It was past eleven o'clock, and the door was closed. It opened
softly on its hinges as Fagin gave a low whistle. They entered,
without noise; and the door was closed behind them.

Scarcely venturing to whisper, but substituting dumb show for
words, Fagin, and the young Jew who had admitted them, pointed
out the pane of glass to Noah, and signed to him to climb up and
observe the person in the adjoining room.

'Is that the woman?' he asked, scarcely above his breath.

Fagin nodded yes.

'I can't see her face well,' whispered Noah. 'She is looking
down, and the candle is behind her.

'Stay there,' whispered Fagin. He signed to Barney, who
withdrew. In an instant, the lad entered the room adjoining,
and, under pretence of snuffing the candle, moved it in the
required position, and, speaking to the girl, caused her to raise
her face.

'I see her now,' cried the spy.


'I should know her among a thousand.'

He hastily descended, as the room-door opened, and the girl came
out. Fagin drew him behind a small partition which was curtained
off, and they held their breaths as she passed within a few feet
of their place of concealment, and emerged by the door at which
they had entered.

'Hist!' cried the lad who held the door. 'Dow.'

Noah exchanged a look with Fagin, and darted out.

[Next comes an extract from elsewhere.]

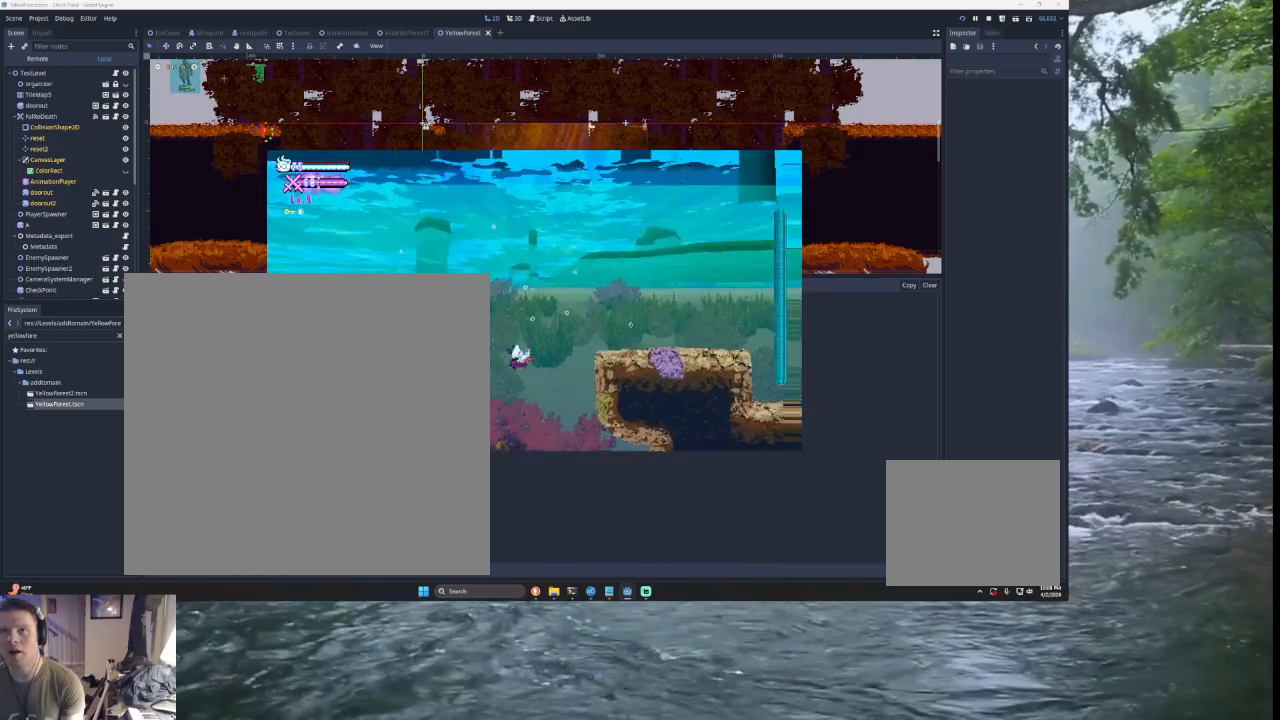
{"buttons": ["TRIANGLE", "L3"], "left_stick": "up", "right_stick": "center", "events": [[167, "L3", "down"], [300, "TRIANGLE", "up"], [400, "TRIANGLE", "down"]]}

'To the left,' whispered the lad; 'take the left had, and keep od
the other side.'

He did so; and, by the light of the lamps, saw the girl's
retreating figure, already at some distance before him. He
advanced as near as he considered prudent, and kept on the
opposite side of the street, the better to observe her motions.
She looked nervously round, twice or thrice, and once stopped to
let two men who were following close behind her, pass on. She
seemed to gather courage as she advanced, and to walk with a
steadier and firmer step. The spy preserved the same relative
distance between them, and followed: with his eye upon her.



The church clocks chimed three quarters past eleven, as two
figures emerged on London Bridge. One, which advanced with a
swift and rapid step, was that of a woman who looked eagerly
about her as though in quest of some expected object; the other
figure was that of a man, who slunk along in the deepest shadow
he could find, and, at some distance, accommodated his pace to
hers: stopping when she stopped: and as she moved again,
creeping stealthily on: but never allowing himself, in the
ardour of his pursuit, to gain upon her footsteps. Thus, they
crossed the bridge, from the Middlesex to the Surrey shore, when
the woman, apparently disappointed in her anxious scrutiny of the
foot-passengers, turned back. The movement was sudden; but he
who watched her, was not thrown off his guard by it; for,
shrinking into one of the recesses which surmount the piers of
the bridge, and leaning over the parapet the better to conceal
his figure, he suffered her to pass on the opposite pavement.
When she was about the same distance in advance as she had been
before, he slipped quietly down, and followed her again. At
nearly the centre of the bridge, she stopped. The man stopped

It was a very dark night. The day had been unfavourable, and at
that hour and place there were few people stirring. Such as there
were, hurried quickly past: very possibly without seeing, but
certainly without noticing, either the woman, or the man who kept
her in view. Their appearance was not calculated to attract the
importunate regards of such of London's destitute population, as
chanced to take their way over the bridge that night in search of
some cold arch or doorless hovel wherein to lay their heads; they
stood there in silence: neither speaking nor spoken to, by any
one who passed.

A mist hung over the river, deepening the red glare of the fires
that burnt upon the small craft moored off the different wharfs,
and rendering darker and more indistinct the murky buildings on
the banks. The old smoke-stained storehouses on either side,
rose heavy and dull from the dense mass of roofs and gables, and
frowned sternly upon water too black to reflect even their
lumbering shapes. The tower of old Saint Saviour's Church, and
the spire of Saint Magnus, so long the giant-warders of the
ancient bridge, were visible in the gloom; but the forest of
shipping below bridge, and the thickly scattered spires of
churches above, were nearly all hidden from sight.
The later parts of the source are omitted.